It was vintage Tim Duncan in the San Antonio Spurs' game 5 win over the Los Angeles Clippers: 21 points, 11 rebounds and 4 assists. It was the fourth double-double of the series for the 39 year old power forward, the NBA's oldest active player in this year's playoffs.
Duncan's play this series against the much younger and more athletic Clippers' front court lineup of Blake Griffin and DeAndre Jordan is further proof of the legacy that Duncan has built. As he chases championship ring number six, it's hard to argue that there's a better power forward in NBA history.
But Duncan has not been the only veteran channeling their younger self in this year's playoffs. Glimpses of youth in some of the most veteran NBA players have been seen in this first round of the playoffs.
In the Wizards' four game sweep over the Toronto Raptors, 37 year old Paul Pierce, who hit too many big shots to count for the Boston Celtics during their many postseason runs, proved that old guns are slow to die. Pierce, an unflappable shooter with an abundance of hubris, shot 57% from the field and 58% from beyond the arc in the first round. In the series opening win in Toronto, Pierce led all scorers with 20 points.
Jason Terry, 37 years old, provided valuable minutes for the Rockets during their first round series win over the Dallas Mavericks, Terry's former team whom he helped win the 2011 NBA championship. In the five games, Terry averaged 8 points while shooting 47% from the field and beyond the arc.
Terry's former teammate, future Hall of Famer Dirk Nowitzki, played great despite the Mavericks being bounced from the playoffs. The 36 year old forward averaged a double double in the series; 21.2 points per game and 10.2 rebounds per game. More impressive for a player his age is that he averaged 36 minutes per game in the five games series.
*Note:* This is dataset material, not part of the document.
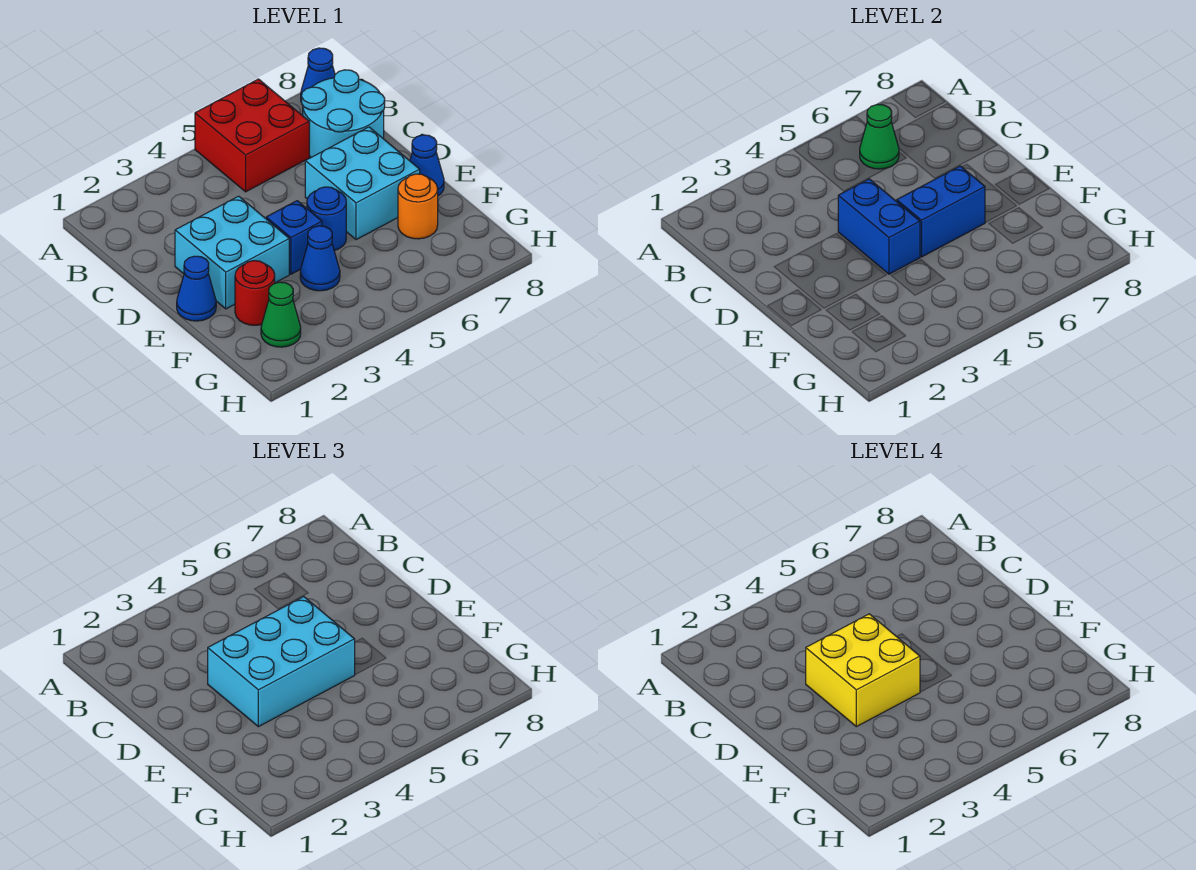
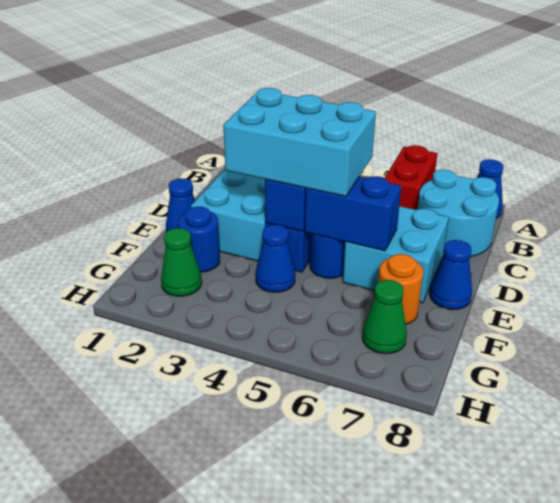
red 2x2 brick [195,79,309,192] -> red 1x2 brick [384,145,437,210]
green 1x1 cone [860,104,899,169] -> green 1x1 cone moved to [362,280,407,354]
yellow 2x2 brick [806,614,920,727] -> none
red 1x1 round brick [235,261,275,325] -> blue 1x1 round brick [178,206,220,272]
While Derrick Rose's return and Jimmy Butler's rising stardom have captured the highlights of the Chicago Bulls versus Milwaukee Bucks series, 34 year old Pau Gasol has played a quietly great series. Gasol, who won two championships with the Los Angeles Lakers, is having his best playoff series since the 2010 playoffs when the Lakers won the title. He is averaging 15.8 points per game along with 12.6 rebounds per game. His rebounding average is good for fifth this postseason.
Other ten seasons plus veterans such as Brooklyn Nets' Joe Johnson, Memphis Grizzlies' Zach Randolph, and Wizards' Drew Gooden have made valuable contributions to their teams. As the playoffs go on, expect to watch many of these veterans continue their strong play. For many, this playoffs could be their last chance at a title and they won't take that for granted.